The euphoria is hard to miss but there’s another factor that investors should not ignore – hope.
The liquidity driven rally has taken benchmark indices to record highs, along with nearly 100 stocks on the BSE, but will the rally hold? This is one question which everybody is asking right now.
The S&P BSE Sensex surpassed its previous lifetime high of 30,024.75 recorded on March 4, 2015, to hit 30,184.22 on Thursday while the Nifty50 hit a fresh record high of 9,367 on Wednesday.
The euphoria in the market is hard to miss but there is another factor which investors should not turn their blind eye on i.e. ‘hope’. The hope-based rally drove Indian market to record high supported by strong global and domestic liquidity. But, it is time to turn cautious.
The benchmark indices are trading in uncharted territories and given the fact we are not completely decoupled from the rest of the world, chances of a correction is higher in the short term, although the bull market argument still remains intact, suggest experts.
It will be difficult for investors to make easy money but for long term investors, any corrections towards 9,000 will be a good buying opportunity.

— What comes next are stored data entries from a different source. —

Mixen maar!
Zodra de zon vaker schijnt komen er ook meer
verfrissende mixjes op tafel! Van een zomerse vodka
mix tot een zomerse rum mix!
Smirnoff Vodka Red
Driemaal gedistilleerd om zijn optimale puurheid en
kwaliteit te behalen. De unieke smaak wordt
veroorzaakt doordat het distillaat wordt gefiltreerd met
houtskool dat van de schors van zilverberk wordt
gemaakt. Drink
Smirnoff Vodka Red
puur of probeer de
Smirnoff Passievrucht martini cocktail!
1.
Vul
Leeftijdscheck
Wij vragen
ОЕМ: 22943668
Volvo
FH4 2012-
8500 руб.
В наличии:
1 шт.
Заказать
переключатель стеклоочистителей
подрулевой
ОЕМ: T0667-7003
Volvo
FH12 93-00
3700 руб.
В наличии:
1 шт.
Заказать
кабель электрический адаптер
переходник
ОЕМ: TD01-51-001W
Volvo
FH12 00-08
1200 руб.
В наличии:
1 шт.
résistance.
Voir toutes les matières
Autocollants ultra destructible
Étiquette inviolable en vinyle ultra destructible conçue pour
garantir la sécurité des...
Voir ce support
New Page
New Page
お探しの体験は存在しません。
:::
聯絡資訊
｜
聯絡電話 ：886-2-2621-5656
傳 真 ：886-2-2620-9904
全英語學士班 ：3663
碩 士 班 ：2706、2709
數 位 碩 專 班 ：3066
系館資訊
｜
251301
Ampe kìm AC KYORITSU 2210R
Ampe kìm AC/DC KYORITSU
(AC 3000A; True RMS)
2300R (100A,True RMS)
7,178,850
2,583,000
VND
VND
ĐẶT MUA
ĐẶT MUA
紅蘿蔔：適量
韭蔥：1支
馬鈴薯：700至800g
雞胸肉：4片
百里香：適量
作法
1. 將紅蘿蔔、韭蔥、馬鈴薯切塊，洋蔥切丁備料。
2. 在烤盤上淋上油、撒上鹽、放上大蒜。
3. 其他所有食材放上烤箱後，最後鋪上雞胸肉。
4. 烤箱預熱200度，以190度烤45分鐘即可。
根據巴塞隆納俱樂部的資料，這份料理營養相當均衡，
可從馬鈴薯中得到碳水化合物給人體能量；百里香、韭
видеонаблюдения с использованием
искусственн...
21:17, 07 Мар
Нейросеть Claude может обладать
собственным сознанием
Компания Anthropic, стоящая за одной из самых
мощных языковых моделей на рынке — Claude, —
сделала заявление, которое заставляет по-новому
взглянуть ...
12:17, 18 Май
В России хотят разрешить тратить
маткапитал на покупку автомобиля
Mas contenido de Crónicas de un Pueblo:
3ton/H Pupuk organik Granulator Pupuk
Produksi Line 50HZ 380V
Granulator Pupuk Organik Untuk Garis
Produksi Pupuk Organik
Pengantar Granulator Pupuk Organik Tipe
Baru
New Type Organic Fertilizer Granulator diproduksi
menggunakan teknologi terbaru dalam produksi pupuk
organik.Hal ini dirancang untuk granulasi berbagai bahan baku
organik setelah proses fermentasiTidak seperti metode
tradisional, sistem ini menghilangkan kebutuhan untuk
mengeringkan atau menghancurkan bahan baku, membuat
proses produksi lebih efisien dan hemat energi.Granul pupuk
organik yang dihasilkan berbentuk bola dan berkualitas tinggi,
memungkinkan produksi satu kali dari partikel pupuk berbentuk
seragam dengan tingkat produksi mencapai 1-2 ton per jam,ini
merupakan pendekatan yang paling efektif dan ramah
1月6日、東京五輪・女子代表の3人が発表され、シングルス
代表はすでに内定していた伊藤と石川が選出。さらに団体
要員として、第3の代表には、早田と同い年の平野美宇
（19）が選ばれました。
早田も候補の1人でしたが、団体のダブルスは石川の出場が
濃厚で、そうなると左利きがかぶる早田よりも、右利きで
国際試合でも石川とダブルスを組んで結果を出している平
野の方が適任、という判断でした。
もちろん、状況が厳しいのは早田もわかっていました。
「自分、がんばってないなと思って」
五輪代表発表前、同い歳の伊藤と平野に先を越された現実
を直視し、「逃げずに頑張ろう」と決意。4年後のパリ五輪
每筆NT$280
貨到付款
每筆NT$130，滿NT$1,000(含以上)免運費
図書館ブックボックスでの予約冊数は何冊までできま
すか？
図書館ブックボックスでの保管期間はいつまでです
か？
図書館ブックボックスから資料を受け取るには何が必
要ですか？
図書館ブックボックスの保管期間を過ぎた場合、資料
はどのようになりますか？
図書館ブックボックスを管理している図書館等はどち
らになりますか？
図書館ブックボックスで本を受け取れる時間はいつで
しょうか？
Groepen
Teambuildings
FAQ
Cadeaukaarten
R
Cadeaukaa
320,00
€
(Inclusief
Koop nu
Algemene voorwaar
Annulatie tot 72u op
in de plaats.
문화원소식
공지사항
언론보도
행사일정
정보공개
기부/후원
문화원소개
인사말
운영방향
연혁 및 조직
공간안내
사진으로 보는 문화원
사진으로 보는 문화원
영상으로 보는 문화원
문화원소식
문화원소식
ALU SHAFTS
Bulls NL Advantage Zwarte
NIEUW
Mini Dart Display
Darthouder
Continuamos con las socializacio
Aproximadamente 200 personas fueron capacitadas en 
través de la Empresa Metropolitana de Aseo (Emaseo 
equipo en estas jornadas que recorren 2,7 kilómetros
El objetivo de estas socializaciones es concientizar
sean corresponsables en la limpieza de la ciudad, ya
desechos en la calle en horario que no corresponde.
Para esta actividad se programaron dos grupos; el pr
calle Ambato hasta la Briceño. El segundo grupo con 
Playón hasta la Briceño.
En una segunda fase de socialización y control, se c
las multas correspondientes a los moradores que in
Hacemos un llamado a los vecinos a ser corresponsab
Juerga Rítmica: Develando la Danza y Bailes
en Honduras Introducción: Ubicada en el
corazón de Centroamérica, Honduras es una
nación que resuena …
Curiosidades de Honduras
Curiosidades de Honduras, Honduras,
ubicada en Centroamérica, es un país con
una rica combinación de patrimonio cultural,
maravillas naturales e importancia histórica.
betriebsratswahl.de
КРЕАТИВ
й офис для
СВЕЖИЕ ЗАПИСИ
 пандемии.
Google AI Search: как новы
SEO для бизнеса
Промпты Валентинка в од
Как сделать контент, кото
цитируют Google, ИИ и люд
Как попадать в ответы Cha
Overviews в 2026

“In the short-term, the rally that we are seeing is largely led by global factors. The recent bounce we have seen post 9,000 as well has to do with an EM rally, global equities everybody has pounced because of the Macron trade or the tax reforms in the US, but the near-term the global tide seems to be lifting the Indian equities meaningfully,” Sanjay Mookim, Director, India Equity Strategy, BofAML told CNBC-TV18.
“The worry is that since we are not decoupled because of a specific growth, any global correction would affect us as well. Given valuations are so high, there is enough room for the market to come down. We advise caution in near-term,” he said.
Mookim is not alone with his cautious stance on market. Some experts say that the pain could well be felt in the near-term because there are a lot of headwinds with respect to some global as well as domestic triggers.
Saurabh Mukherjea of Ambit Capital told CNBC-TV18 said that stock market, by and large, is overvalued, but not in a bubble territory yet. “We are saying the Sensex should be around 31,000 – that is not enough upside to take a conviction buy in the market,” he said.
“However, that said the stock market is not what is worrying me. In fact what is worrying me is the state of the bond market and the elevated levels of pricing or rather the very fine levels of debt pricing that we are seeing in the non-convertible debenture (NCD) market,” said Mukherjea.
Experts advise investors to remain cautious but that doesn’t mean they go short on markets. Investors can stay long but with don’t forget to put a stop loss in place or hedge their portfolio with some put options.
Dalton Capital believes that the Street seems to be assuming that there are no problems or hiccups seen.
“GST will unsettle businesses in India, French elections have not given a complete verdict, NPA problems for banks in India are yet to be resolved,” UR Bhat, Managing Director, Dalton Capital Advisors told CNBC-TV18. While a few pockets are seeing growth, overall growth has been lacking, he said.
“Currently, the market is taking the best of outcomes of all events. So, it is quite clear, that there can be quite a lot of hiccups ahead,” Bhat added.